I use Dall E 3, photoshop, indesign and other adobe apps. I was a working artist/illustrator for over 35 years, I switched careers due to burnout, now I use Dall E 3 to create with my imagination and not get caught up in the process of creating art and time consumption involved.
I am currently unable to use the API, therefore I cannot experience the functionality of referencing a gen_id. However, the issue you mentioned about GPT not explicitly using gen_id, I have encountered similar situations with other AI services as well. I’ve found that no matter how I try to modify the request, it seems to be in vain, which may reflect some limitations of the current AI technology.
Although what I found And doing it would be boring. But at least being able to create different shapes in the session is not the same as breaking the limitations of DALLE. What can be done doesn’t just happen and then disappear in the session, although now you have to do it repeatedly and shorten the prompt.
I know it’s not easy to get DALLE to use lowercase by myself. But this will benefit others, not mine alone. Even though I found the guide, I still need to practice with other letters.
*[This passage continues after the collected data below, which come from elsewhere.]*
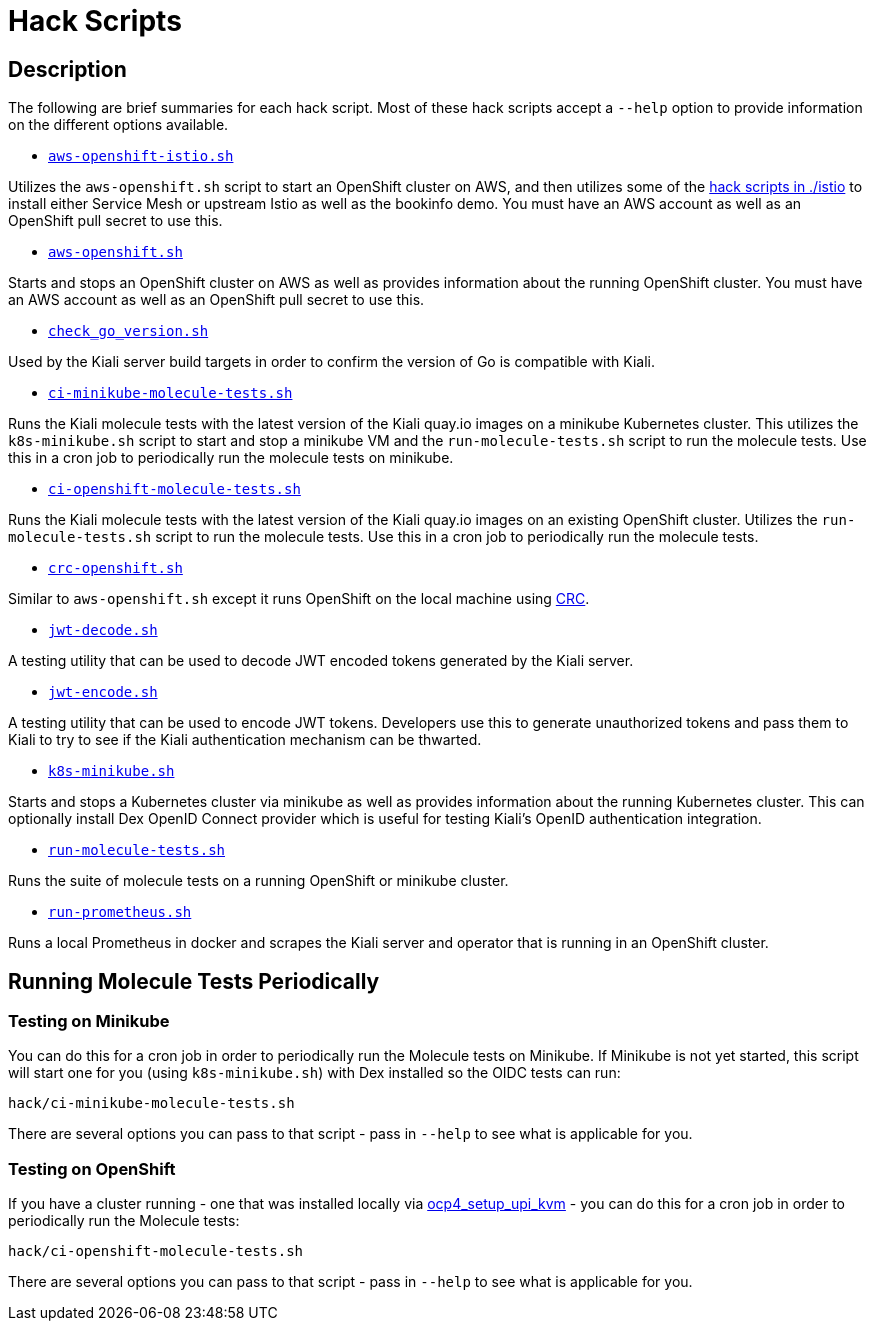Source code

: = Hack Scripts

:toc: macro
:toc-title:

== Description

The following are brief summaries for each hack script. Most of these hack scripts accept a `--help` option to provide information on the different options available.

* `link:aws-openshift-istio.sh[]`

Utilizes the `aws-openshift.sh` script to start an OpenShift cluster on AWS, and then utilizes some of the link:./istio[hack scripts in ./istio] to install either Service Mesh or upstream Istio as well as the bookinfo demo. You must have an AWS account as well as an OpenShift pull secret to use this.

* `link:aws-openshift.sh[]`

Starts and stops an OpenShift cluster on AWS as well as provides information about the running OpenShift cluster. You must have an AWS account as well as an OpenShift pull secret to use this.

* `link:check_go_version.sh[]`

Used by the Kiali server build targets in order to confirm the version of Go is compatible with Kiali.

* `link:ci-minikube-molecule-tests.sh[]`

Runs the Kiali molecule tests with the latest version of the Kiali quay.io images on a minikube Kubernetes cluster. This utilizes the `k8s-minikube.sh` script to start and stop a minikube VM and the `run-molecule-tests.sh` script to run the molecule tests. Use this in a cron job to periodically run the molecule tests on minikube.

* `link:ci-openshift-molecule-tests.sh[]`

Runs the Kiali molecule tests with the latest version of the Kiali quay.io images on an existing OpenShift cluster. Utilizes the `run-molecule-tests.sh` script to run the molecule tests. Use this in a cron job to periodically run the molecule tests.

* `link:crc-openshift.sh[]`

Similar to `aws-openshift.sh` except it runs OpenShift on the local machine using link:https://github.com/code-ready/crc[CRC].

* `link:jwt-decode.sh[]`

A testing utility that can be used to decode JWT encoded tokens generated by the Kiali server.

* `link:jwt-encode.sh[]`

A testing utility that can be used to encode JWT tokens. Developers use this to generate unauthorized tokens and pass them to Kiali to try to see if the Kiali authentication mechanism can be thwarted.

* `link:k8s-minikube.sh[]`

Starts and stops a Kubernetes cluster via minikube as well as provides information about the running Kubernetes cluster. This can optionally install Dex OpenID Connect provider which is useful for testing Kiali's OpenID authentication integration.

* `link:run-molecule-tests.sh[]`

Runs the suite of molecule tests on a running OpenShift or minikube cluster.

* `link:run-prometheus.sh[]`

Runs a local Prometheus in docker and scrapes the Kiali server and operator that is running in an OpenShift cluster.

== Running Molecule Tests Periodically

=== Testing on Minikube

You can do this for a cron job in order to periodically run the Molecule tests on Minikube. If Minikube is not yet started, this script will start one for you (using `k8s-minikube.sh`) with Dex installed so the OIDC tests can run:

```
hack/ci-minikube-molecule-tests.sh
```

There are several options you can pass to that script - pass in `--help` to see what is applicable for you.

=== Testing on OpenShift

If you have a cluster running - one that was installed locally via link:https://github.com/kxr/ocp4_setup_upi_kvm[ocp4_setup_upi_kvm] - you can do this for a cron job in order to periodically run the Molecule tests:

```
hack/ci-openshift-molecule-tests.sh
```

There are several options you can pass to that script - pass in `--help` to see what is applicable for you.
Flipping should make the job easier.
Great tips everyone and thanks for sharing - I’m glad to come across this thread as some things discussed I had no clue about.
I’ve attempted to learn how to prompt the past few months.
Lots of time was spent researching lighting techniques of the film and tv masters, and then translating those to a detailed prompt explaining light sources and colors and light bounces from area of the room and the color of light source. I believe this to have helped tremendously to explain the style I want in prompt without actually saying “in style of foobar artist” etc. or mentioning a trademark or any genre/art movements by name. Ok I did a few times say in 10% fusion style of Memphis Design as it made some things really “pop” a bit more.
Most prompts created with 2500+ characters detailing everything. All had a written “display of emotion”, making sure if you need a sincere shot of relationships, friendship, or just simple emotions displayed you can get more intimate feeling.
P.S. when I wrote whole thing here I thought I could attach a few pics. I can only post one image at a time for now per new user rule; hope to share some more images later on.
Interesting. An existing GPT didn’t show this ability. I didn’t leave it to chance though on a new chat, giving significant procedural instruction - on an existing image task. We get the double-image of the goofy dalle version, and feedback:
However, it is hard to tell if I merely goaded the AI into hallucination, or into repeating back its prompt. It quit the task instead of continuing the “while” loop. It sees that there are two images - but it is provided the image names for its mount point.